Development of a numerical model for disassembly phase of hypothetical core disruptive accident and application to a medium-sized mixed oxide fuelled fast reactor

Abstract

Safety assessment of fast reactors involves analyzing Hypothetical Core Disruptive Accidents (HCDA) that could result in reactor core disassembly. HCDA is generally analyzed in three distinct phases that include pre-disassembly, disassembly and post-disassembly phases. In the present work, a new coupled neutronics-hydrodynamics computer code called FAst Reactor DISassembly (FARDIS-1) is developed in 2-D cylindrical coordinate geometry to model the super-prompt critical power excursion during the disassembly phase of HCDA in a sodium-cooled fast reactor (SFR). The modelling approach followed is essentially similar to the one used in VENUS-II code but with a few improvements. The code is benchmarked against the predictions of VENUS-II for a sample case of HCDA in the FFTF reactor model. This is followed by an analysis of the disassembly phase in a medium-sized (500 MWe) mixed oxide fuelled fast reactor.

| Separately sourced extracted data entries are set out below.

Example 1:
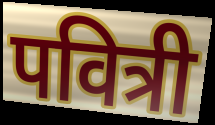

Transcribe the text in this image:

पवित्री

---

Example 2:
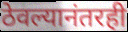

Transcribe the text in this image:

ठेवल्यानंतरही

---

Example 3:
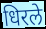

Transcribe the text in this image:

धिरले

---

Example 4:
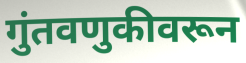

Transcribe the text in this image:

गुंतवणुकीवरून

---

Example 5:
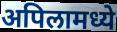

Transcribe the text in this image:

अपिलामध्ये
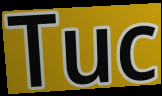
Tuc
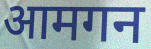
आमगन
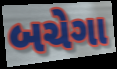
બચેગા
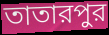
তাতারপুর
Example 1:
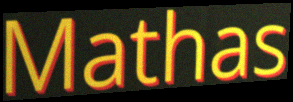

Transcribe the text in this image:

Mathas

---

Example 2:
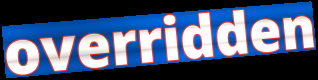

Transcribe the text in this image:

overridden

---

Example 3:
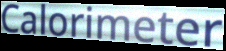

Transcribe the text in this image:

Calorimeter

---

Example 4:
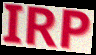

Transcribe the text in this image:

IRP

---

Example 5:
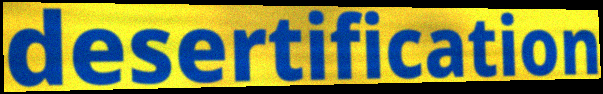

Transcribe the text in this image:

desertification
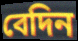
বেদিন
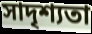
সাদৃশ্যতা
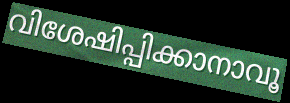
വിശേഷിപ്പിക്കാനാവൂ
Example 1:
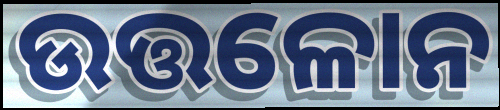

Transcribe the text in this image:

ଉତ୍ତଳୋନ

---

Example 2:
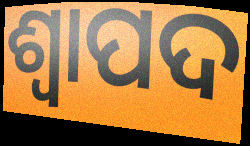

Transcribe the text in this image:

ଶ୍ୱାପଦ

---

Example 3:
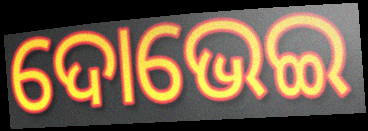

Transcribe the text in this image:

ଦୋଭେଇ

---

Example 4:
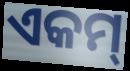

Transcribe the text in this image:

ଏକମ୍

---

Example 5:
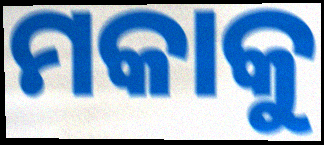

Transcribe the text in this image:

ମକାକୁ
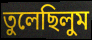
তুলেছিলুম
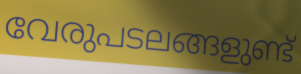
വേരുപടലങ്ങളുണ്ട്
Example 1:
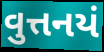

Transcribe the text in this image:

વુત્તનયં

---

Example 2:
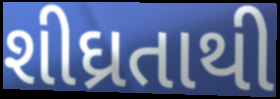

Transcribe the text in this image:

શીઘ્રતાથી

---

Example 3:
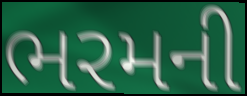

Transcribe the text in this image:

ભરમની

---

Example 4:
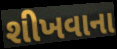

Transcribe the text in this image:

શીખવાના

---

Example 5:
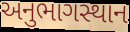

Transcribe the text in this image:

અનુભાગસ્થાન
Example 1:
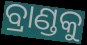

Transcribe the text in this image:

ବ୍ରାଣ୍ଡକୁ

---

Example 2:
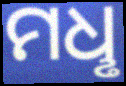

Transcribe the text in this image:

ମଧୢ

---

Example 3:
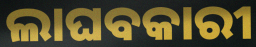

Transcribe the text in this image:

ଲାଘବକାରୀ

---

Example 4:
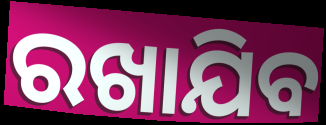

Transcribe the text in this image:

ରଖାଯିବ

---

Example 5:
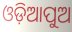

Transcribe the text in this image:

ଓଡ଼ିଆପୁଅ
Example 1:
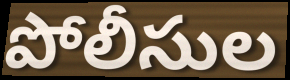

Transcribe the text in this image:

పోలీసుల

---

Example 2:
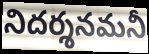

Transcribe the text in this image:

నిదర్శనమనీ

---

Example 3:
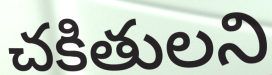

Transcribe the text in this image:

చకితులని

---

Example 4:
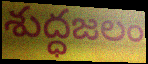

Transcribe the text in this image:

శుద్ధజలం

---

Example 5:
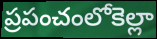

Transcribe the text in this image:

ప్రపంచంలోకెల్లా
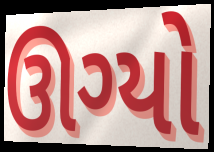
ઊગ્યો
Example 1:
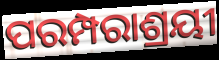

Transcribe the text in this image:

ପରମ୍ପରାଶ୍ରୟୀ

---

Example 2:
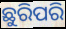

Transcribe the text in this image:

ଛୁରିପରି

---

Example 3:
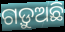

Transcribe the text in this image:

ଗଡ଼ୁଅଛି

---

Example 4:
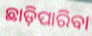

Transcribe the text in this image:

ଛାଡ଼ିପାରିବା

Two cases are assumed at the beginning of the disassembly phase: a sodium voided core (conservative) and a partially voided core (realistic) and the influence of several core neutronics parameters on the transients is elucidated through parametric studies. The peak power, thermal energy release, peak pressure, maximum temperature and work-potential are estimated and their trends are discussed.